The oceans cover more than 70% of our planet, yet the vast parts of it lie beyond national jurisdiction, a realm often described as the “global commons.” These Areas Beyond National Jurisdiction (ABNJ) are critical reservoirs of marine life yet they exist in a legal and conceptual grey zone. The new Biodiversity Beyond National Jurisdiction (BBNJ) Agreement is hailed as a breakthrough for ocean governance. But as promising as it is, a closer look reveals deep-seated ambiguities and fragmentation.
In our recent article, we explore how biodiversity—seemingly a clear target for protection—becomes surprisingly slippery when framed as an object of governance. The BBNJ Agreement negotiates between competing interests, from commercial exploitation of Marine Genetic Resources to systemic conservation of marine ecosystems. In trying to accommodate these perspectives, the treaty leans on strategic ambiguity. It doesn’t precisely define “biodiversity,” leaving room for consensus—but also for hidden disagreements about what is being governed, and for whom.
This raises provocative questions: Can we govern what we do not fully understand—or do not fully agree on? When policymakers, scientists, and negotiators think they are talking about the same “biodiversity,” hidden assumptions and differing values often lurk beneath the surface. One group emphasizes resource extraction and benefit-sharing, while another is thinking about ecological relationships and long-term resilience. Without surfacing these differences, the risk is that governance mechanisms serve some interests while sidelining others, reinforcing legal fragmentation instead of addressing systemic ecological challenges.
Our research combines legal analysis, treaty interpretation, and ethnographic observation, highlighting how biodiversity has been parsed across spatial, legal, and epistemic boundaries to make it “governable.” The result is a delicate balancing act: preserving institutional stability while leaving critical ecological and ethical questions unresolved.

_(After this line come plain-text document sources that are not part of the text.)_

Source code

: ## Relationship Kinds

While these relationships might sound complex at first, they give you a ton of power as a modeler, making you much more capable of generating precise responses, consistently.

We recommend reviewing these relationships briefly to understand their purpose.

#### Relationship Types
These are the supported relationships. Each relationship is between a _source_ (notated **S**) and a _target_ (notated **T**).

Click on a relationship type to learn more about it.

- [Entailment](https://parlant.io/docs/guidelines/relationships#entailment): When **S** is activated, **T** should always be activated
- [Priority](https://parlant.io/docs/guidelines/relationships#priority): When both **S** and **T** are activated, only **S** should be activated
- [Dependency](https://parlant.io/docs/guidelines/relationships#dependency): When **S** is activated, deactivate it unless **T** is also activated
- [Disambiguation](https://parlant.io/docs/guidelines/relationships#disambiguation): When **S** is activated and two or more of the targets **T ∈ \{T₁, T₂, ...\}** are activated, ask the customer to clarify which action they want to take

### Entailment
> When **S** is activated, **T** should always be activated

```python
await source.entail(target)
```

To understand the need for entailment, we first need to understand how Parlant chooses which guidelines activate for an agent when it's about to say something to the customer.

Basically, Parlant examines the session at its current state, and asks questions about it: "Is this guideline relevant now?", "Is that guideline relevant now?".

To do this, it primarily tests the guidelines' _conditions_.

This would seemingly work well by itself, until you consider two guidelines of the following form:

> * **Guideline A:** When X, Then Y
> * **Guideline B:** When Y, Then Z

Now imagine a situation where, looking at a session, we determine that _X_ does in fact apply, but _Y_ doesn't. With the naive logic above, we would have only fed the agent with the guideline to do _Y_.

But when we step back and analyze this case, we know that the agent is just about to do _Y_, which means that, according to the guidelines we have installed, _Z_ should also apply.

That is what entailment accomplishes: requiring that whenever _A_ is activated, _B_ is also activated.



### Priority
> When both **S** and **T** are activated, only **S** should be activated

The BBNJ Agreement marks a significant step toward international biodiversity governance—but it also illuminates a broader dilemma: how do we create rules for something so vast, interconnected, and contested that even its definition remains unsettled? The answer may lie not in seeking total clarity, but in embracing approaches that are inclusive, adaptive, and ecologically attuned—approaches that recognize the hidden complexities we often fail to see.